MPI Example
What do you do when you strace an MPI code? Ideally you want a file for each MPI process. How do you use strace? in conjunction with mpirun or mpiexec to produce one file per MPI process? One technique I use is to write a main script for the mpirun or mpiexec command. This main script then calls a second script that actually runs the code. In this second script I'll actually put the strace command and the binary. There are a few gotchas that I'll point out in the script. Readers may also be interested two debugging MPI articles by fellow Cluster Monkey Jeff Squyres: MPI: Debugging -- Can You Hear Me Now? and MPI: Debugging in Parallel (in Parallel).
Let's start with a simple example from the
MPI-2
book by Bill Gropp, et. at. In Chapter 2 the authors present a simple
example of an MPI code where each process of N processes writes data
to an individual file (this is usually referred to as N-N IO).
I modified the code to write more data than originally presented.
/* example of parallel Unix write into separate files */
#include "mpi.h"

══════════════════════════════

Work item:
Answer these about the MPI example text:
1. What goes into the second script?
2. In which chapter of the MPI-2 book does the example appear?
3. What name is usually given to each of N processes writing data to its own file?
The data that follows is not needed for this task.

Source material:
══════════════════════════════

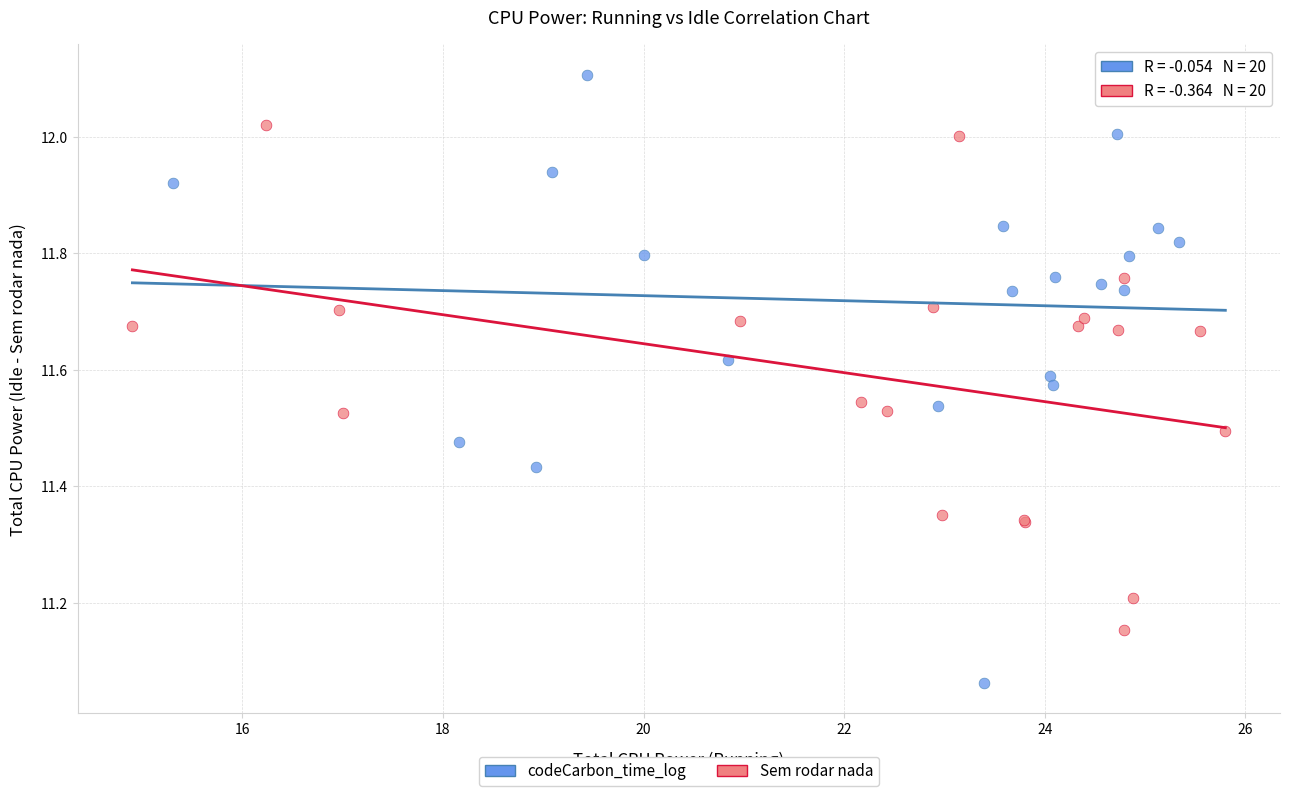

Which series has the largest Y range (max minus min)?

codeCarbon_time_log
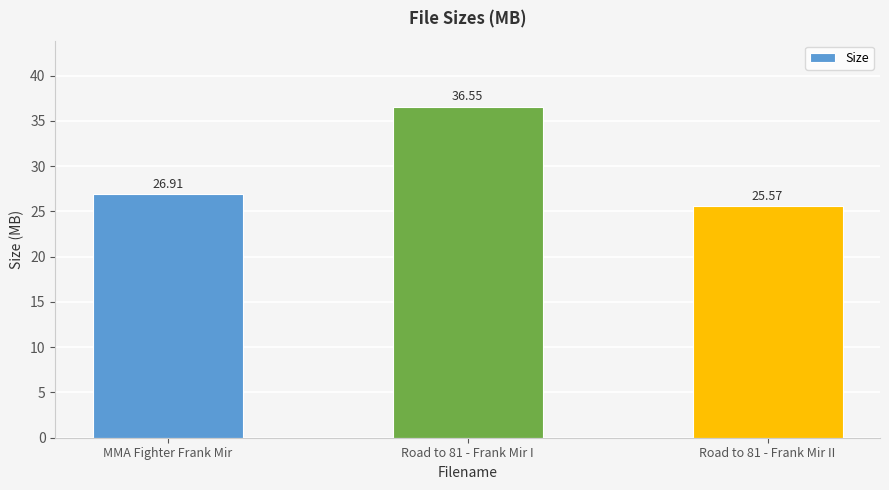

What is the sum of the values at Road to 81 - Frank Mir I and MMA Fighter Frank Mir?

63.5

══════════════════════════════

Answer below:
1. The strace command and the binary.
2. Chapter 2.
3. N-N IO.